Aim of the exercise> Copy out the records from the line containing "očakávania.Vynikajúce.Určite si budem" through the line containing "Tel – 02-2522-3393", both ends included, leaving out any pictures.

┌──

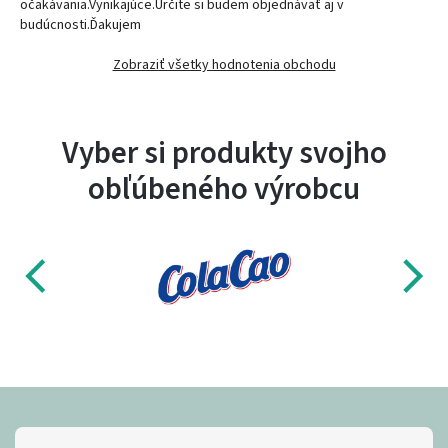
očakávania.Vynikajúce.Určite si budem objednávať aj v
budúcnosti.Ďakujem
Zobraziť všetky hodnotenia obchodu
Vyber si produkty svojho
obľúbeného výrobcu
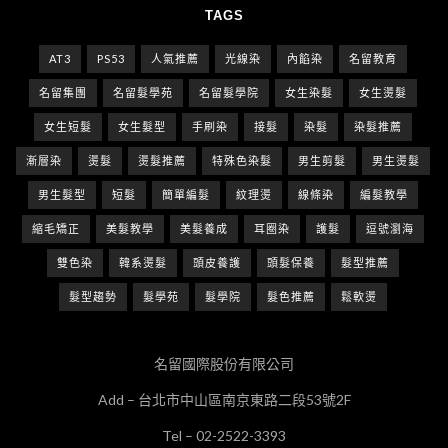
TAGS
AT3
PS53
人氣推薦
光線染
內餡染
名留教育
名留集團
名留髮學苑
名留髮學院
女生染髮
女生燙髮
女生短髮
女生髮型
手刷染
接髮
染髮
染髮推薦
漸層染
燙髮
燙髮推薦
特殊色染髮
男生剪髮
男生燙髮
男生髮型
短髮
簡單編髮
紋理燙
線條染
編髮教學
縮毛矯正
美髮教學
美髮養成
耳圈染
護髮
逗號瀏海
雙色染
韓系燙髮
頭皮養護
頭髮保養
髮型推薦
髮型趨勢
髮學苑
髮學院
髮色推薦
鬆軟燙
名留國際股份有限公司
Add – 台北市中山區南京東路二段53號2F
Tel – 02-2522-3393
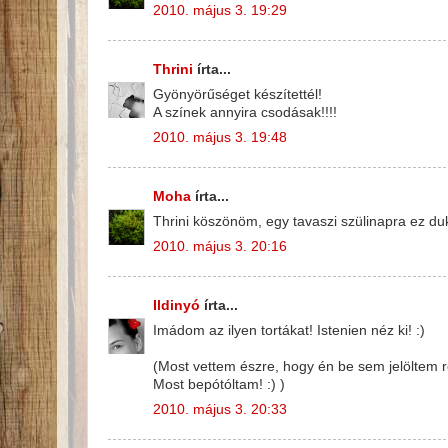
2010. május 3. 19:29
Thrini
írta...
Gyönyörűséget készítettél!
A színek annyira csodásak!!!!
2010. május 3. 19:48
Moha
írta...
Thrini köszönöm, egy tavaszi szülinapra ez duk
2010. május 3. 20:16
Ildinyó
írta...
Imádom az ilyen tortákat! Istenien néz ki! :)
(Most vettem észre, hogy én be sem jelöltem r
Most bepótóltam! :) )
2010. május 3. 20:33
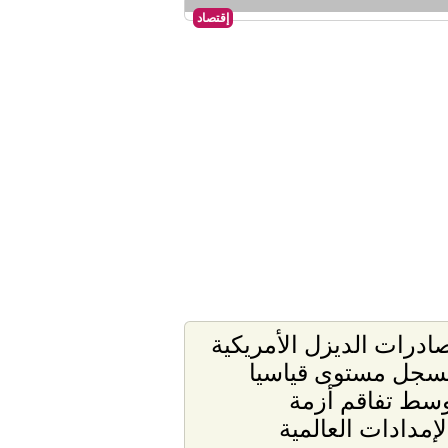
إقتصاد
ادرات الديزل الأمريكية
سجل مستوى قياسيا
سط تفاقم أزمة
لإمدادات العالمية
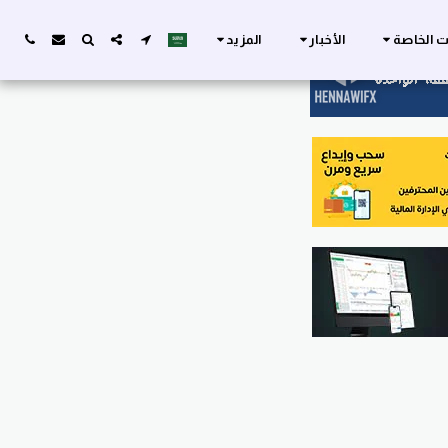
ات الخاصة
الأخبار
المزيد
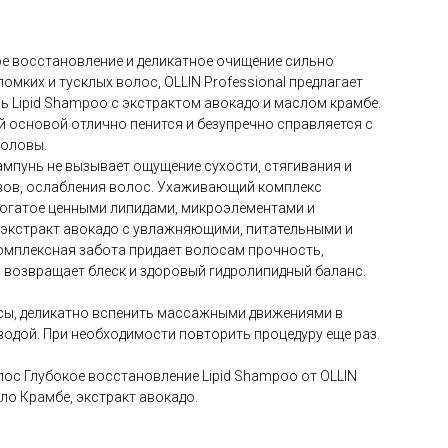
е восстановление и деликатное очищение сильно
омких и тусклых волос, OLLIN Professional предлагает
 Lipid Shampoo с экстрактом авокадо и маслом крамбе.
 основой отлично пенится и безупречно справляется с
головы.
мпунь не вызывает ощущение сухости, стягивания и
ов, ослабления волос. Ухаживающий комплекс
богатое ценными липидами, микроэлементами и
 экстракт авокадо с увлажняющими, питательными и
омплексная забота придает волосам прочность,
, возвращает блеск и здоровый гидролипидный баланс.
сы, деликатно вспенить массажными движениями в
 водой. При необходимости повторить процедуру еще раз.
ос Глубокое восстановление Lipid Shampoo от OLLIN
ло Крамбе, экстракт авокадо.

└──
┌──

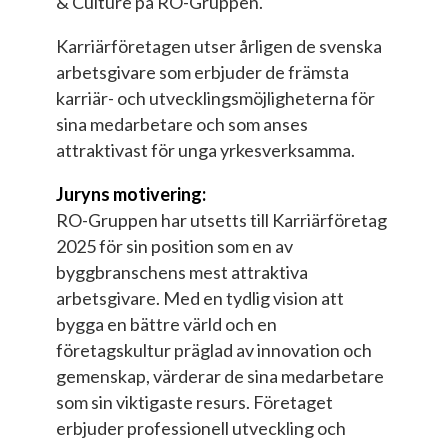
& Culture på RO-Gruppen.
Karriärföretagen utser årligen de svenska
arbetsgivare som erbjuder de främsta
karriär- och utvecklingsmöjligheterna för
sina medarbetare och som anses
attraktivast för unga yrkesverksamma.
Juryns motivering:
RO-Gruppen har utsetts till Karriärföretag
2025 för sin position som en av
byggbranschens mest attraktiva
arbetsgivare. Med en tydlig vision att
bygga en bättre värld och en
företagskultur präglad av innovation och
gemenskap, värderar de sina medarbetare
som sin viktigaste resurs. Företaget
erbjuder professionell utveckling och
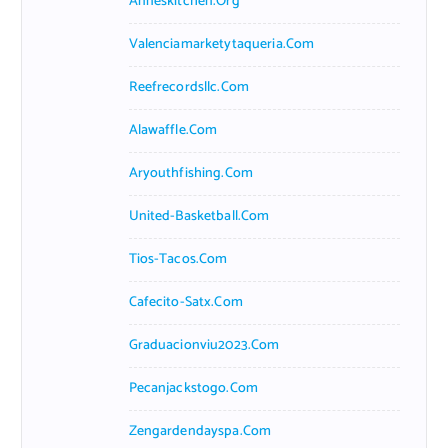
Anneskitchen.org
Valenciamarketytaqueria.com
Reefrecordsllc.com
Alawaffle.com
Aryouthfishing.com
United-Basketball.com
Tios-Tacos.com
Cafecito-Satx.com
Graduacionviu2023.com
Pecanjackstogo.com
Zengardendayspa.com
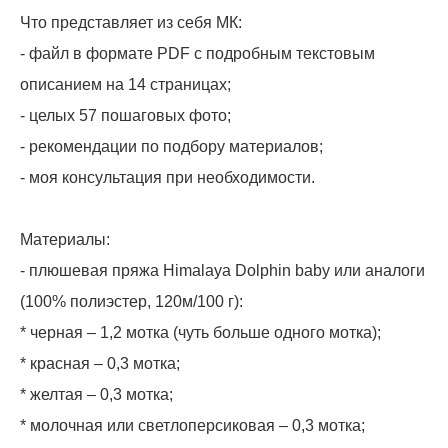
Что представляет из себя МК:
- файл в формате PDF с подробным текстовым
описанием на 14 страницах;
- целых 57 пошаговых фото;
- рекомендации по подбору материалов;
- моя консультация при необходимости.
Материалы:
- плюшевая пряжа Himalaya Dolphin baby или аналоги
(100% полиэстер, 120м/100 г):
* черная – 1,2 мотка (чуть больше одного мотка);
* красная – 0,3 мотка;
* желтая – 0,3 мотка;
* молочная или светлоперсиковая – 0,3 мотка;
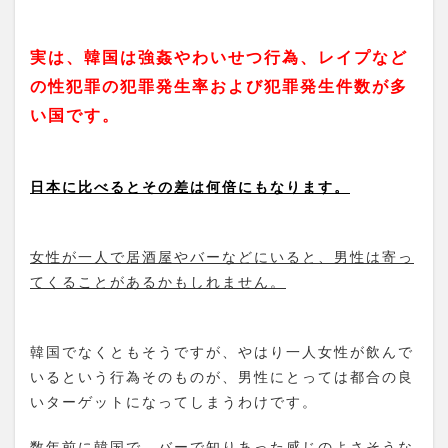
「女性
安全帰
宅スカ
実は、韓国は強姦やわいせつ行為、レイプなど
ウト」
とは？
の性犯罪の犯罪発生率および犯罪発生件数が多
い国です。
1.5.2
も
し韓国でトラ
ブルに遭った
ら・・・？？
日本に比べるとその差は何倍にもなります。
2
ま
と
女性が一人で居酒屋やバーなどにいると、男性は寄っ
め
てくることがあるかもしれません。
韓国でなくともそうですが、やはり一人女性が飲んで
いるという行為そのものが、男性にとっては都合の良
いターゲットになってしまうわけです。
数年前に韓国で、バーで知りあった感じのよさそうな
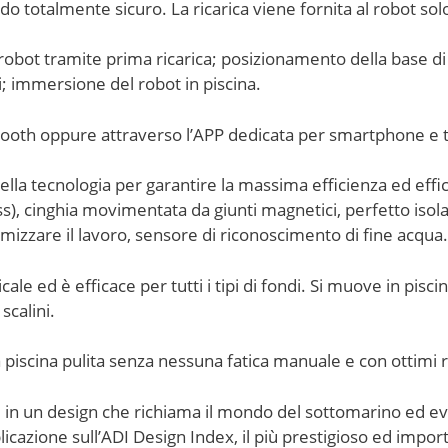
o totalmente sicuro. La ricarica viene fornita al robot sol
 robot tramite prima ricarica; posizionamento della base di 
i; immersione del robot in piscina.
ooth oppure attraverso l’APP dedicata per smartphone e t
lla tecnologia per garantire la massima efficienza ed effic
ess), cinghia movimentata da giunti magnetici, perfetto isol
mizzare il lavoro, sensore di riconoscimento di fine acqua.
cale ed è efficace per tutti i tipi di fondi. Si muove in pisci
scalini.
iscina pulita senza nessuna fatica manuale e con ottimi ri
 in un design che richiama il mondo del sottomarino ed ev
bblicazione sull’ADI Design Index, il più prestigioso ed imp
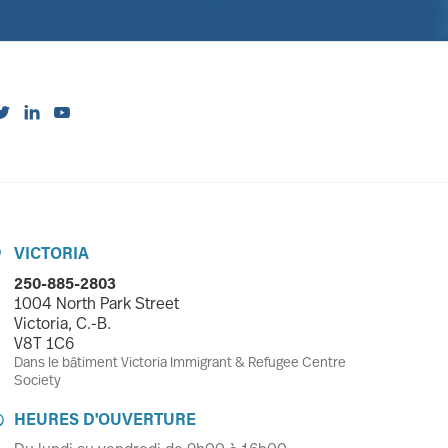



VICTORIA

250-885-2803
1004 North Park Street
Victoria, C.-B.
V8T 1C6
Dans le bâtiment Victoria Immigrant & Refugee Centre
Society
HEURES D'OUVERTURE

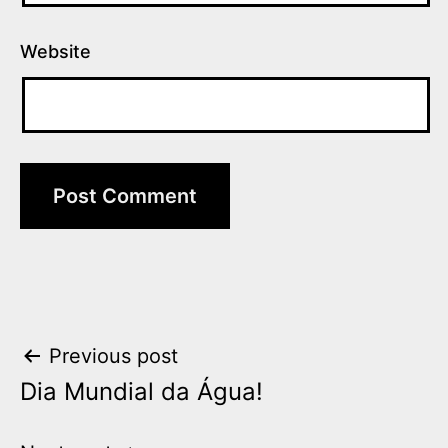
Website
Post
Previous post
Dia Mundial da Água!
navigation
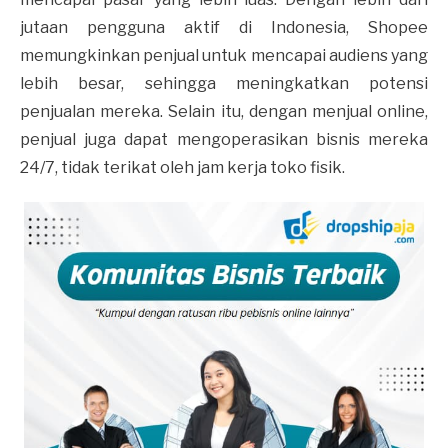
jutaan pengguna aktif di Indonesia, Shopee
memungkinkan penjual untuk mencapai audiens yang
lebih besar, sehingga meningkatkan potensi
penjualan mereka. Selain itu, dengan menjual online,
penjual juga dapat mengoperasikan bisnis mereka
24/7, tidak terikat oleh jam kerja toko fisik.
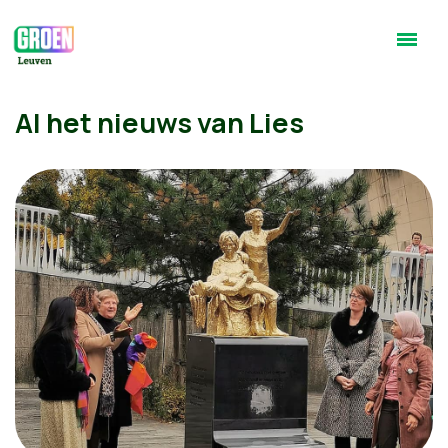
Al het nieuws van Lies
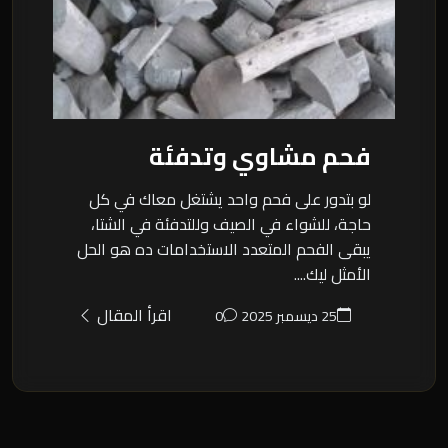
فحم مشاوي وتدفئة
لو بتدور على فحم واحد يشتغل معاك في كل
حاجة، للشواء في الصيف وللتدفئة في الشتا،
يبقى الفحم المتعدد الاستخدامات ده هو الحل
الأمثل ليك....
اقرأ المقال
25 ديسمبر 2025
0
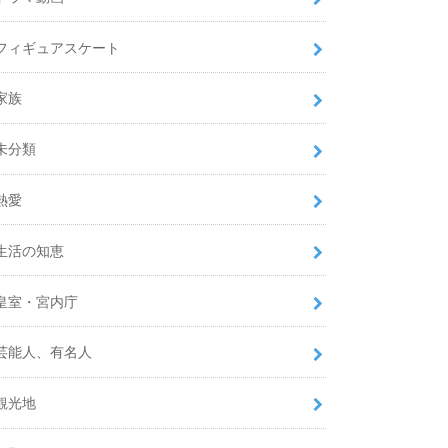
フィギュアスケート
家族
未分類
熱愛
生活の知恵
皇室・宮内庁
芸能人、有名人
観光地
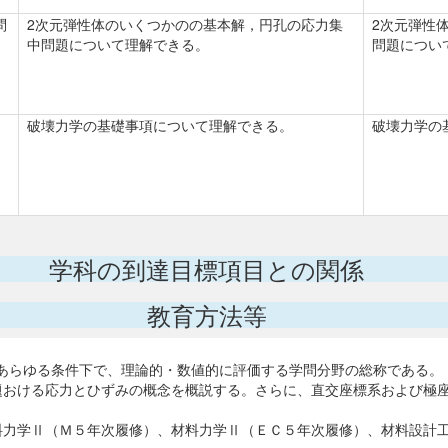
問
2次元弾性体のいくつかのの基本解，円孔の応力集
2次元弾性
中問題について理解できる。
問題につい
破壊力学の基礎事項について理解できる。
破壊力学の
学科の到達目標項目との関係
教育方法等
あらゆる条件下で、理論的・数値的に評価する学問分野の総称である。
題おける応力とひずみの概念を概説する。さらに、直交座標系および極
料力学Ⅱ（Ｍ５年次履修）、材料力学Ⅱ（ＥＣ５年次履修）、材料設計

└──

Reply>
očakávania.Vynikajúce.Určite si budem objednávať aj v
budúcnosti.Ďakujem
Zobraziť všetky hodnotenia obchodu
Vyber si produkty svojho
obľúbeného výrobcu
TAGS
AT3
PS53
人氣推薦
光線染
內餡染
名留教育
名留集團
名留髮學苑
名留髮學院
女生染髮
女生燙髮
女生短髮
女生髮型
手刷染
接髮
染髮
染髮推薦
漸層染
燙髮
燙髮推薦
特殊色染髮
男生剪髮
男生燙髮
男生髮型
短髮
簡單編髮
紋理燙
線條染
編髮教學
縮毛矯正
美髮教學
美髮養成
耳圈染
護髮
逗號瀏海
雙色染
韓系燙髮
頭皮養護
頭髮保養
髮型推薦
髮型趨勢
髮學苑
髮學院
髮色推薦
鬆軟燙
名留國際股份有限公司
Add – 台北市中山區南京東路二段53號2F
Tel – 02-2522-3393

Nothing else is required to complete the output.